SELECTED EXTRACT:
The following wire types are supported by Veriform:
ID | Type | Encoding |
---|---|---|
0 | false | none |
1 | true | none |
2 | unsigned 64-bit integer | vint64 |
3 | signed 64-bit integer | vint64 (zigzag) |
4 | bytes | length prefixed |
5 | string (unicode) | length prefixed UTF-8 |
6 | message (nested) | length prefixed |
7 | sequence | length + type prefixed |
The "length prefixed" encoding consists of a single vint64 which indicates the number of bytes in the subsequent value, followed by the value.
Field IDs MUST be unique and serialized in-order. Any message containing repeated or out-of-order field IDs MUST be rejected by compliant parsers.
The Verihash algorithm computes a unique content hash for every field and nested message present in a Veriform message. This approach to hashing can either happen in tandem with deserialization, or by walking the object graph produced by parsing a message. Only the content of messages is included in the hash calculation, and not the serialized structure, allowing compatible hashes to be computed for the same message serialized in other formats (e.g. TJSON).
By computing a hash based on the content of a message and not its literal on-wire serialization, we avoid having to specify complex canonicalization rules which ensure there is a singular "one true serialization" for each message. Instead, specific field ordering is not required, and messages serialized in different orders will produce the same content hash.
This approach to hashing is somewhat reminiscent of a Merkle tree. Like a Merkle tree, structured hashing facilitates the ability to compute so-called "inclusion proofs" for sub-messages, by providing a sub-message and the necessary message digests of the surrounding structure to show that a sub-message is rooted in a given parent hash.
Both Veriform and the Verihash algorithm have been designed specifically to support authentication of content independent from the schema. This is the main impetus for the format to be self-describing, and allows message generators and verifiers with differing views of the schema to compute the same content hash. This is necessary to support schema evolution while ensuring messages containing unknown fields can still be cryptographically authenticated.
While Veriform's primary intended use case is for highly structured credentials, it is assumed this structured hashing approach is applicable to other areas that involve hashing of structured data, including so-called "blockchain" and "transparency log" systems, particularly because these systems benefit highly from support for "inclusion proofs".

EXTRACTED MATERIAL:
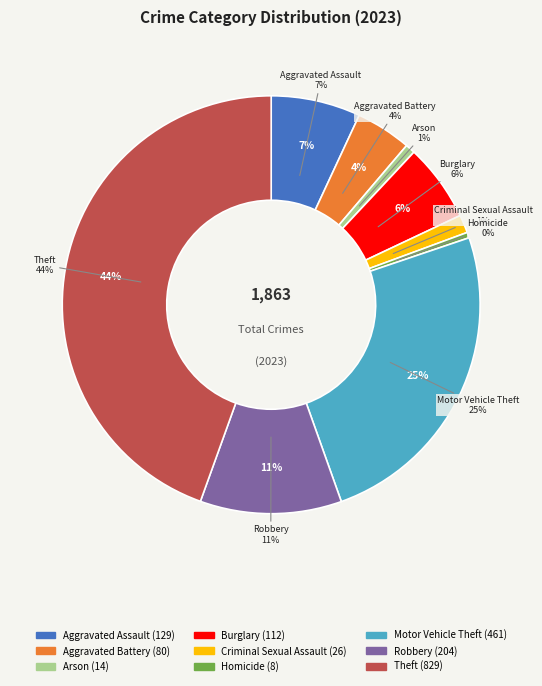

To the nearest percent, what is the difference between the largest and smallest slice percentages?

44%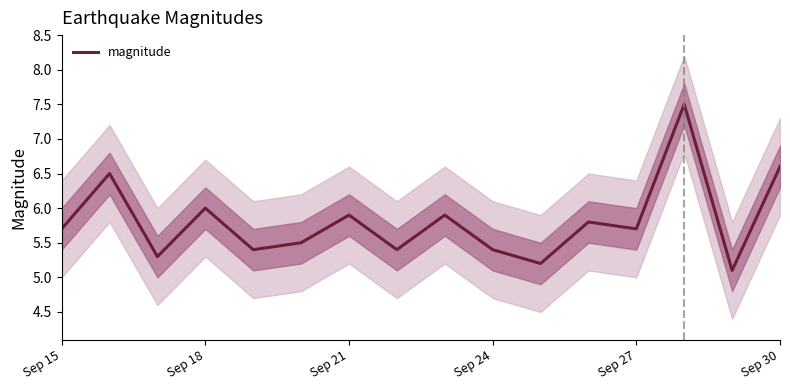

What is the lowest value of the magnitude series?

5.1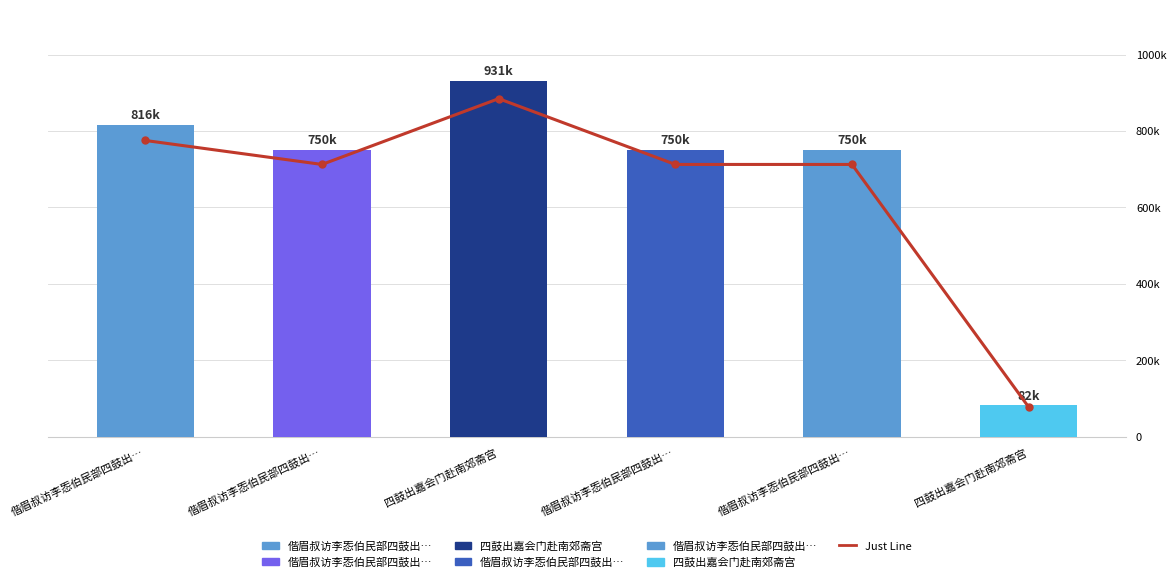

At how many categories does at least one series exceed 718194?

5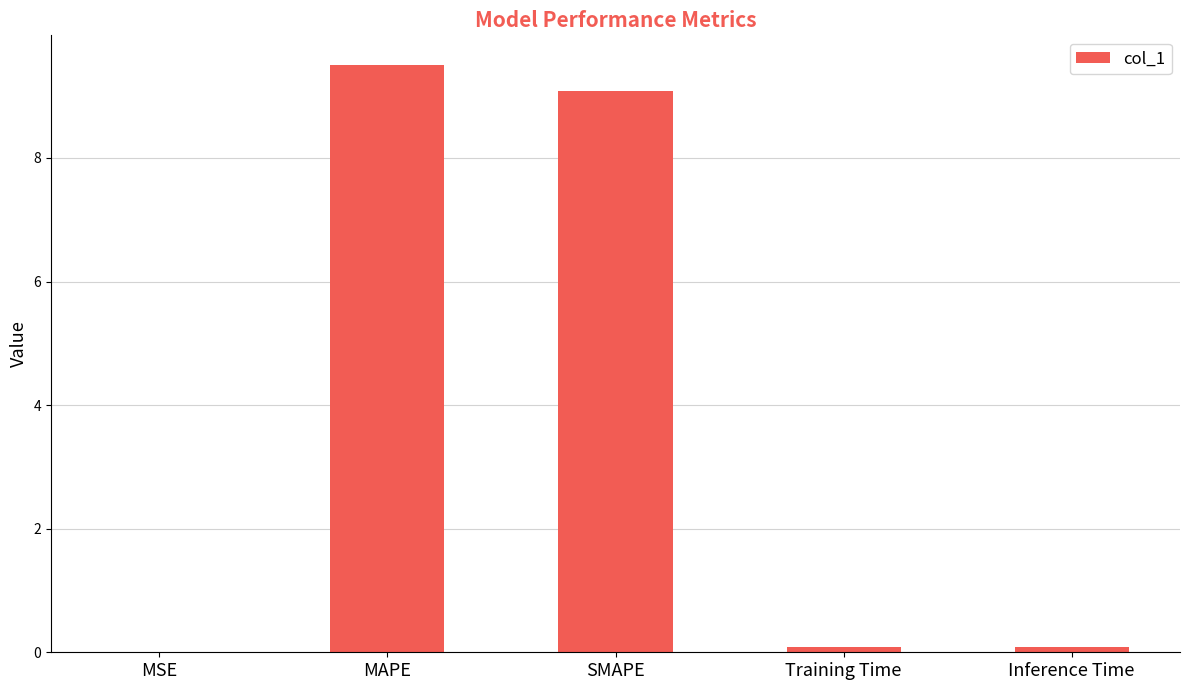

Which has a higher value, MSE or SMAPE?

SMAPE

PARTS OF THE EXERCISE:
**A)** Transcribe the Veriform passage from "The Verihash algorithm computes" up to and including "formats (e.g. TJSON).".
**B)** According to the Veriform passage, what must compliant parsers do with a message that contains repeated or out-of-order field IDs?

PROBLEM SOLUTIONS:
**A)**
The Verihash algorithm computes a unique content hash for every field and nested message present in a Veriform message. This approach to hashing can either happen in tandem with deserialization, or by walking the object graph produced by parsing a message. Only the content of messages is included in the hash calculation, and not the serialized structure, allowing compatible hashes to be computed for the same message serialized in other formats (e.g. TJSON).

**B)** They must reject it.